Privacy Policy

Last updated: May 28, 2026

1. Information We Collect

When you purchase a course we store on our servers:

• First name and last name
• Email address
• An encrypted (hashed) password
• Enrollments, lesson progress, and certificates
• Invoice records (invoice number, amount, product, date) — see Section 9

Your billing country and payment method are captured by Stripe during checkout and stored in Stripe, not on our servers. We do not see or store your card details.

2. How We Use Your Information

• Create your account and deliver the courses you purchased
• Send your login credentials and service emails
• Process payments and prevent fraud (via Stripe)
• Meet our legal obligations (tax/accounting records)

3. Payment Processing

All payment processing is handled by Stripe, Inc. We never store your credit card information on our servers. Stripe's privacy policy applies to the handling of your payment data.

4. Cookies and Analytics

We use the following:

• Strictly necessary cookies — required for the site to function. These include a consent preference cookie that remembers your choice.
• Analytics — anonymous pageviews via PostHog. No IP address, no cross-site tracking, no autocapture of form inputs. Runs in a cookieless mode that does not require consent.
• Session recording (optional) — see Section 4a.

4a. Session Recording

We capture anonymized replays of how visitors navigate our site in order to diagnose bugs and improve UX. Our legal basis is legitimate interest (GDPR Art. 6(1)(f)), balanced against your privacy by aggressive input masking and strict retention limits.

• What is captured: page URL, clicks, scrolls, and a masked DOM. All form inputs are masked by default; you see the form, we see only placeholders.
• What is never captured: passwords, payment details, MFA codes, or values typed into any input field. Checkout, login, password, and MFA forms are blocked entirely.
• IP address: not stored.
• Retention: 30 days, then automatically deleted.
• Processor: PostHog.
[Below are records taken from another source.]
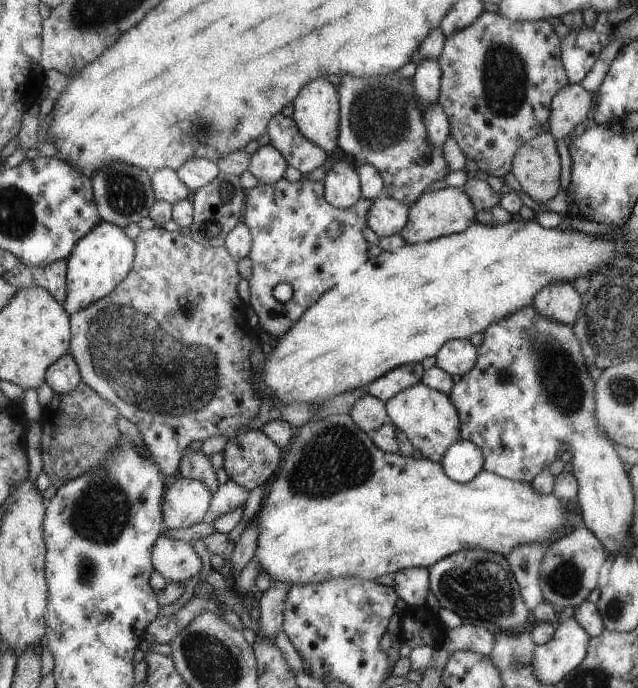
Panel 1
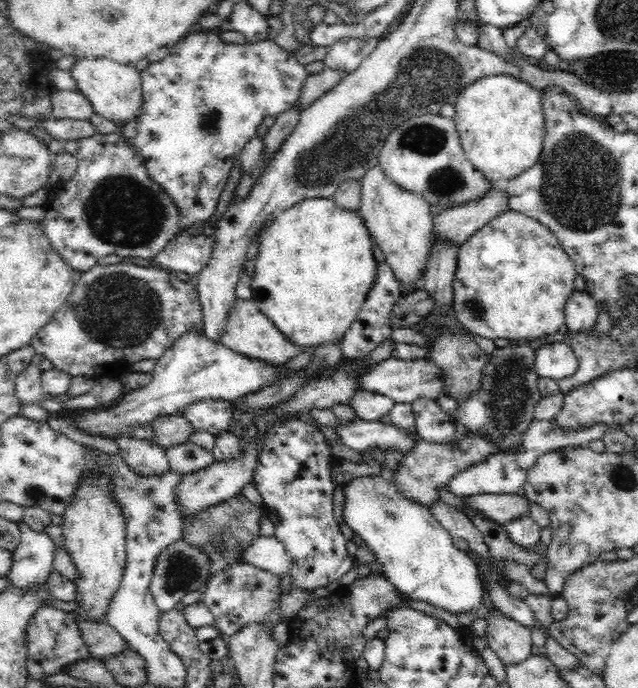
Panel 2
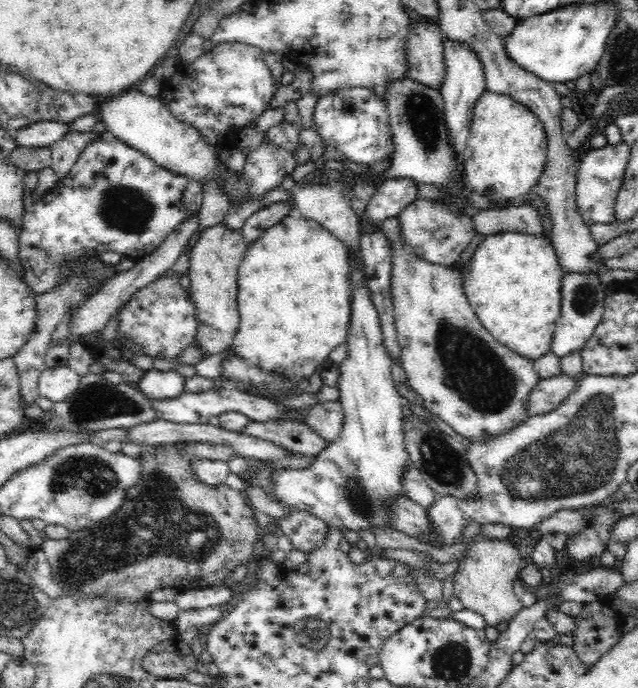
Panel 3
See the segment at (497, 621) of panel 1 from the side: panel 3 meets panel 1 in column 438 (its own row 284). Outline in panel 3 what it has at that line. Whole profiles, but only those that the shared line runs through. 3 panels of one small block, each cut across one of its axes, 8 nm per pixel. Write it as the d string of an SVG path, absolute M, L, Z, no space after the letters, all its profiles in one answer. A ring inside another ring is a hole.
M562 268L560 284L560 316L551 340L551 354L560 358L581 350L600 324L605 311L605 300L610 294L600 280L601 272L565 272Z

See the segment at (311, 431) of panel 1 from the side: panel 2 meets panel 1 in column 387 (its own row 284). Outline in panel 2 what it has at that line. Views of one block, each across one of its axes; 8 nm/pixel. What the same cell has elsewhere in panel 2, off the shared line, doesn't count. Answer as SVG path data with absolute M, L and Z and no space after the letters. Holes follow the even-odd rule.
M510 209L459 246L453 309L466 330L499 344L546 338L564 326L564 304L577 274L574 261L549 228Z

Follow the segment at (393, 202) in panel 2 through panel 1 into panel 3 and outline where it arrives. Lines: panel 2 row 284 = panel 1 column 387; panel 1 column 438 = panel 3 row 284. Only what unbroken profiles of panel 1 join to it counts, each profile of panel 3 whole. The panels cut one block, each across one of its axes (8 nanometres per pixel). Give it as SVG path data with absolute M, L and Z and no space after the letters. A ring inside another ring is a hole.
M398 217L386 218L382 222L381 231L389 241L392 254L391 295L396 342L400 347L399 361L408 384L424 401L423 407L431 415L450 425L455 433L471 442L487 441L496 435L512 432L530 418L527 416L527 404L530 402L530 394L541 380L534 361L500 344L483 327L466 298L458 266L446 267L420 259L414 255L414 251L400 243L398 230Z

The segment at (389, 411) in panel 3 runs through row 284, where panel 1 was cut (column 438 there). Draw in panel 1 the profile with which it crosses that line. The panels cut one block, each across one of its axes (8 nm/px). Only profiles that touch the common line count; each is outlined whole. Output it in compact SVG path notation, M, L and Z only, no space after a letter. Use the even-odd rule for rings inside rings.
M451 339L434 354L435 367L451 376L463 376L474 368L477 348L467 339Z

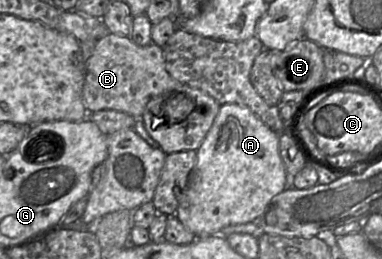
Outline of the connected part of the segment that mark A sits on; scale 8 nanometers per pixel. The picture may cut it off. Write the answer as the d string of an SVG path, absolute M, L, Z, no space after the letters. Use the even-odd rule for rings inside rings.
M236 103L221 104L210 130L196 150L196 163L189 173L187 185L178 195L179 206L175 215L181 223L197 238L211 236L224 227L260 218L275 195L294 188L293 177L286 172L280 156L279 135L248 107Z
A Data Processing Agreement is in place.
• Objection: you may object to this processing at any time by emailing us at the address in Section 12. We will stop recording your sessions and delete existing recordings on request.

5. Age Requirement

Our services are intended for users aged 16 or older. By creating an account or making a purchase you confirm that you are at least 16.

6. Third-Party Processors

• Stripe — payment processing (stores billing country, card details, customer profile)
• PostHog — privacy-friendly analytics
• Google — optional social login (you choose whether to use it; only email and basic profile are requested)

7. Your Rights

You have the following rights under the GDPR. All of them can be exercised directly from your account's Settings → Privacy & Data page, or by emailing us:

• Access & portability — download all your data as JSON from Settings → Privacy & Data.
• Rectification — edit your name on the Profile page; change your email address on the Email page (requires re-verification).
• Erasure — delete your account from Settings → Privacy & Data. See Section 9 for what is erased and what is retained.
• Withdraw analytics consent — use the "Decline analytics" button in the cookie banner.
• Lodge a complaint — with your national data-protection authority.

8. Account Deletion

When you delete your account we erase your profile, login credentials, enrollments, lesson progress, and any future access to purchased content. Deleting your account voids your right to future access to previously-purchased courses and to refunds on past purchases.

9. Data Retention

We retain your personal information for as long as your account is active. After account deletion the following limited records are retained, because we are legally required to keep them under Bulgarian tax and accounting law (Наредба Н-18, Appendix 29) for approximately 10 years:

• Invoice number, product, amount, date
• Name and email at time of purchase (as required for a valid invoice)
• Stripe session reference

No login credentials, progress, or access rights are retained. This retention is permitted under GDPR Article 17(3)(b) (compliance with a legal obligation).

10. Data Security

We apply industry-standard technical and organisational measures to protect your data. These include encryption in transit, secure password storage, two-factor authentication for privileged accounts, and tamper-evident payment records.

11. Changes to This Policy

We may update this privacy policy from time to time. We will notify you of material changes via email.

12. Contact

Privacy questions and requests: [email protected].